Why does the Foreman crash during the planning stages of a query?

Question asked by futuredriller on Nov 29, 2017
Hello All,


I'm putting Microstrategy on top of zookeeper that's pointed to a drill cluster.  The query Microstrategy creates is pretty long, but I've been able to successfully execute them.  However, something that used to execute, now does not.  The query gets assigned a foreman, goes into planning, and then just disappears rendering the foreman unusable and dropped from the zookeeper quorum.  (The quorum is a small machine.  Not sure if that's a problem.)


I run the same query, on my laptop (embedded mode), pointing to the same datasource, which happens to be S3, and although it takes 5 minutes, I get a query plan it starts executing.


This is what I've tried so far in addition to some settings on a machine that has 36 cores and 72 GB of memory:

1.  I've used the DRILL HEAP (13GB) and DRILL_MAX_DIRECT_MEMORY (51GB) formulas based on the hardware of the bit.

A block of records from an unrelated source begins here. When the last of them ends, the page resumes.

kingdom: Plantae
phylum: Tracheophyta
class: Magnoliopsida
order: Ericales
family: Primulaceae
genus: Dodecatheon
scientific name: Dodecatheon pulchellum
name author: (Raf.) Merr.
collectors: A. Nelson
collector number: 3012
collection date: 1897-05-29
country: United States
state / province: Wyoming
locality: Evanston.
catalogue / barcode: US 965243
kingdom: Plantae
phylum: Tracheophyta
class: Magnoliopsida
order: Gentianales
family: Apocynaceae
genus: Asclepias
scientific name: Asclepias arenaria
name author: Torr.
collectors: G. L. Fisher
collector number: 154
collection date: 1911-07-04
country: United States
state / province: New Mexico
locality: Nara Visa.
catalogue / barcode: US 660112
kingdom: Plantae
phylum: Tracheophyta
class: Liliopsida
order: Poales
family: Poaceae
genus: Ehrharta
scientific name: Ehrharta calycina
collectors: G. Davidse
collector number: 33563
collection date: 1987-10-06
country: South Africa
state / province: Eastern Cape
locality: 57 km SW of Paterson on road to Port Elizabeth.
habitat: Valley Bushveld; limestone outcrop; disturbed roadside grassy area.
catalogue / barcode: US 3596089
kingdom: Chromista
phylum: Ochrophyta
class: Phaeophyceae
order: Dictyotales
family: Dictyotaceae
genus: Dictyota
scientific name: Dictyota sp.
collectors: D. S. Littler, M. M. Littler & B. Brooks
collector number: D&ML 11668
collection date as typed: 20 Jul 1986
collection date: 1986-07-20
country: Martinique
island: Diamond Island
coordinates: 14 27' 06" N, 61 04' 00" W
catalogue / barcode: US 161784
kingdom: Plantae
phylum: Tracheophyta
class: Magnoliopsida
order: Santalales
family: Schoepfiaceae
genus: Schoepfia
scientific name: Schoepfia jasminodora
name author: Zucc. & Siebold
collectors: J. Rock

2.  I've set the S3 max connection limit to 10,000 to outrun the connection pooling error.

3.  planner.memory.max_query_memory_per_node (31 GB) is set to specification for low concurrency.

4.  planner.width.max_per_node (20) is set to specification for low concurrency.

5.  All files in S3 are parquet with the meta file with the FACT table partitioned by date.  (5 billion + rows)

6.  I set planner.in_subquery_threshold = 100 so I get partition elimination on larger IN clauses.

7.  Because of point 6, I increased the planner.memory_limit to 512 and then 1 GB without success.

8.  I jconsoled the foreman being used and watched the heap memory go real near the upper limit of the memory available.  (Running out of memory in planning???)

9.  I do not have access to the log b/c the foreman drops out of the quorum after about 7 minutes.


I think it's odd that my laptop running embedded was able to obtain a plan, but a 6 machine cluster running 36 cores and 72 GBs each was not able too.  Any guidance would be awesome!